Assigned task: Copy, exactly as written, the lines that begin at the one containing "Renal Dialysis Unit" and end at the one containing "be partially yellow". Skip any pictures in the data below.

Material for this task:
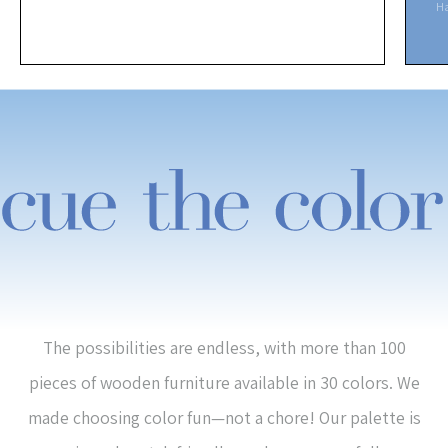
H
The possibilities are endless, with more than 100
pieces of wooden furniture available in 30 colors. We
made choosing color fun—not a chore! Our palette is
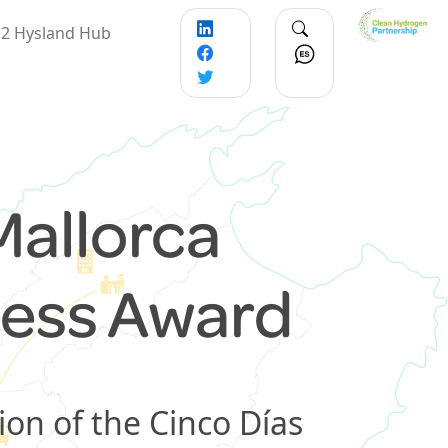
2 Hysland Hub
Mallorca
ness Award
ion of the Cinco Días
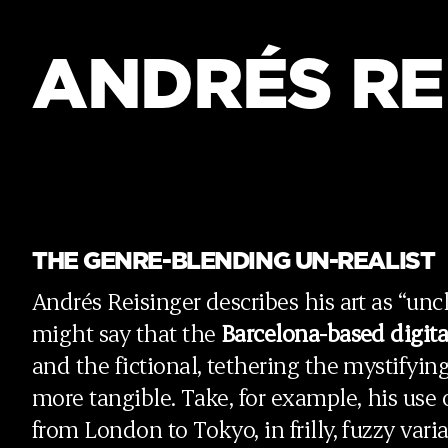
ANDRÉS RE
THE GENRE-BLENDING UN-REALIST
Andrés Reisinger describes his art as “uncla
might say that the
Barcelona-based
digita
and the fictional, tethering the mystifyi
more tangible. Take, for example, his use o
from London to Tokyo, in frilly, fuzzy vari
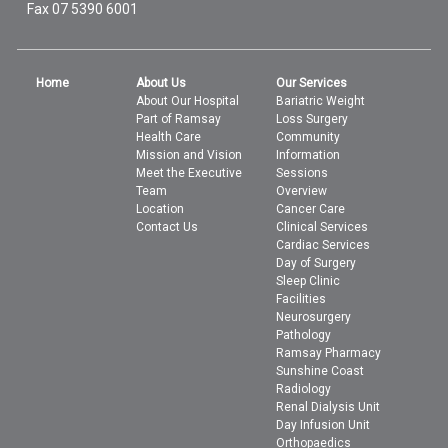
Fax 07 5390 6001
Home
About Us
Our Services
About Our Hospital
Bariatric Weight
Part of Ramsay
Loss Surgery
Health Care
Community
Mission and Vision
Information
Meet the Executive
Sessions
Team
Overview
Location
Cancer Care
Contact Us
Clinical Services
Cardiac Services
Day of Surgery
Sleep Clinic
Facilities
Neurosurgery
Pathology
Ramsay Pharmacy
Sunshine Coast
Radiology
Renal Dialysis Unit
Day Infusion Unit
Orthopaedics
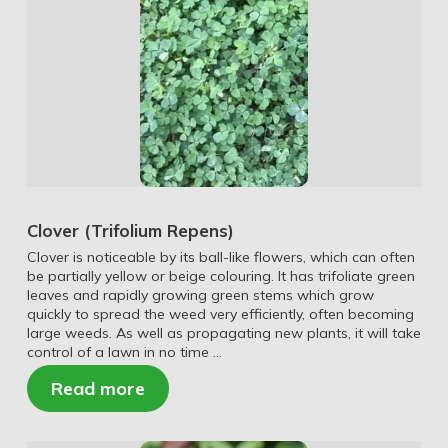
Clover (Trifolium Repens)
Clover is noticeable by its ball-like flowers, which can often
be partially yellow or beige colouring. It has trifoliate green
leaves and rapidly growing green stems which grow
quickly to spread the weed very efficiently, often becoming
large weeds. As well as propagating new plants, it will take
control of a lawn in no time …
Read more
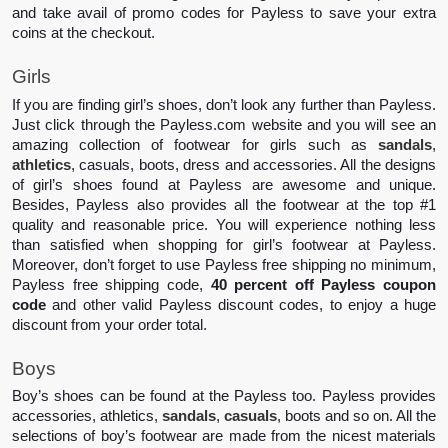
and take avail of promo codes for Payless to save your extra 
coins at the checkout.
Girls 
If you are finding girl’s shoes, don’t look any further than Payless. 
Just click through the Payless.com website and you will see an 
amazing collection of footwear for girls such as 
sandals
, 
athletics
, casuals, boots, dress and accessories. All the designs 
of girl’s shoes found at Payless are awesome and unique. 
Besides, Payless also provides all the footwear at the top #1 
quality and reasonable price. You will experience nothing less 
than satisfied when shopping for girl’s footwear at Payless. 
Moreover, don’t forget to use Payless free shipping no minimum, 
Payless free shipping code, 
40 percent off Payless coupon 
code
 and other valid Payless discount codes, to enjoy a huge 
discount from your order total.
Boys 
Boy’s shoes can be found at the Payless too. Payless provides 
accessories, athletics, 
sandals
, 
casuals
, boots and so on. All the 
selections of boy’s footwear are made from the nicest materials 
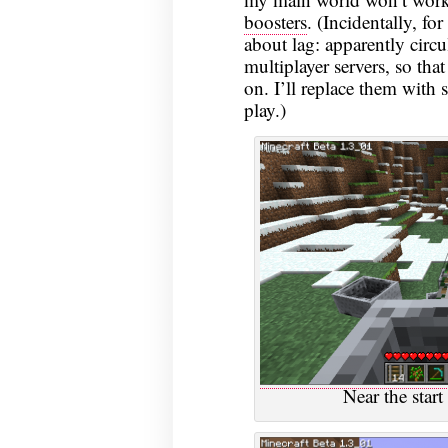
boosters
. (Incidentally, f
about lag: apparently circu
multiplayer servers, so th
on. I’ll replace them with 
play.)
Near the start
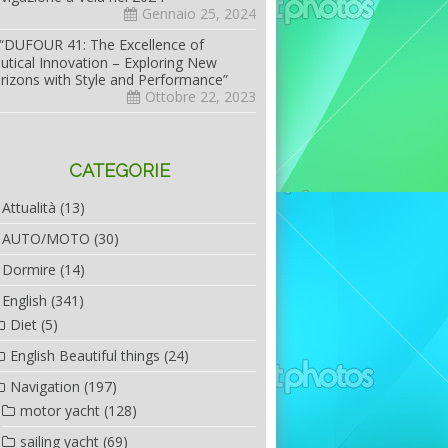
Gennaio 25, 2024
“DUFOUR 41: The Excellence of
utical Innovation – Exploring New
rizons with Style and Performance”
Ottobre 22, 2023
CATEGORIE
Attualità
(13)
AUTO/MOTO
(30)
Dormire
(14)
English
(341)
Diet
(5)
English Beautiful things
(24)
Navigation
(197)
motor yacht
(128)
sailing yacht
(69)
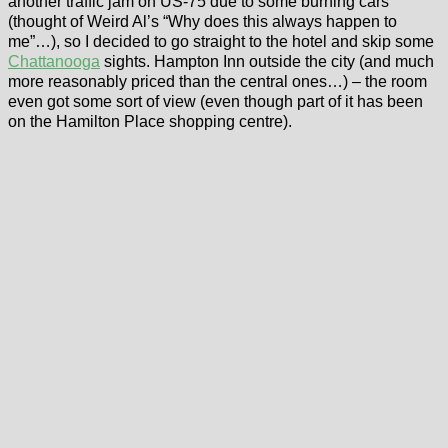
another traffic jam on US-75 due to some burning cars
(thought of Weird Al’s “Why does this always happen to
me”…), so I decided to go straight to the hotel and skip some
Chattanooga
sights. Hampton Inn outside the city (and much
more reasonably priced than the central ones…) – the room
even got some sort of view (even though part of it has been
on the Hamilton Place shopping centre).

Solution for this exercise:
Renal Dialysis Unit
Day Infusion Unit
Orthopaedics
Clover (Trifolium Repens)
Clover is noticeable by its ball-like flowers, which can often
be partially yellow or beige colouring. It has trifoliate green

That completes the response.